Students from institutions including IIT Delhi, IIT Kanpur, IIT Kharagpur, IIT Hyderabad, IIT BHU, IIT Roorkee, NIT Warangal, MNNIT Allahabad, RV College of Engineering, VNIT Nagpur and Punjab Engineering College are among those impacted. Several offers for both full-time roles and summer internships have been withdrawn.

More than 50-70 students across premier campuses alone have been affected, though the total number may be higher when smaller colleges are included. 

The development follows Oracle’s global restructuring exercise earlier this year, during which the company cut between 20,000 and 30,000 jobs worldwide.

A final-year student from a RV College of Engineering in Karnataka, who had secured a cloud engineering role through campus placements, said the reversal came after months of waiting.

“We stopped sitting for other companies because the offer looked stable. Then suddenly we got mails saying hiring plans had changed. The worst part is not rejection. It is the timing, now we have to do the process again when fewer companies are hiring.”

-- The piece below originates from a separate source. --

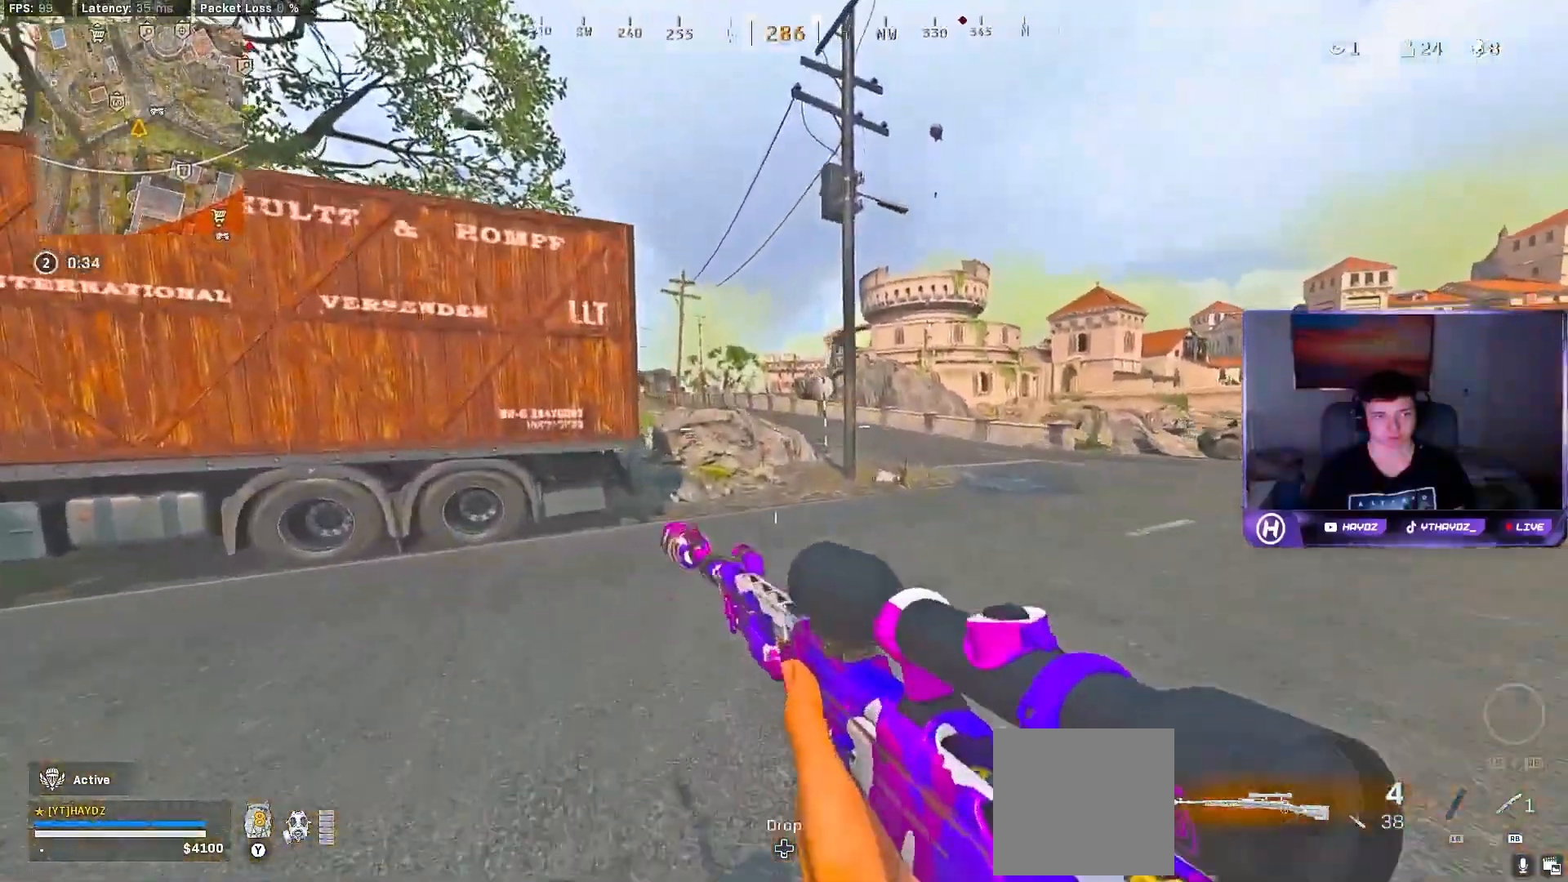
{"dt_ms": 500, "buttons": [], "left_stick": "up", "right_stick": "center", "events": []}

Several placement coordinators and students have also raised concerns about the “one student, one job” policy followed by many engineering campuses. Under the rule, students who secure an offer from a major recruiter are often blocked from further placement rounds. That has left some candidates without alternatives after Oracle’s withdrawal. 

Oracle has not yet issued a detailed public statement addressing the campus offer cancellations as of May 15.

The incident has added to wider anxiety around fresher hiring in India’s technology sector. Over the past year, large technology firms have slowed campus recruitment, reduced intake sizes and shifted towards specialised hiring linked to AI, cloud infrastructure and automation.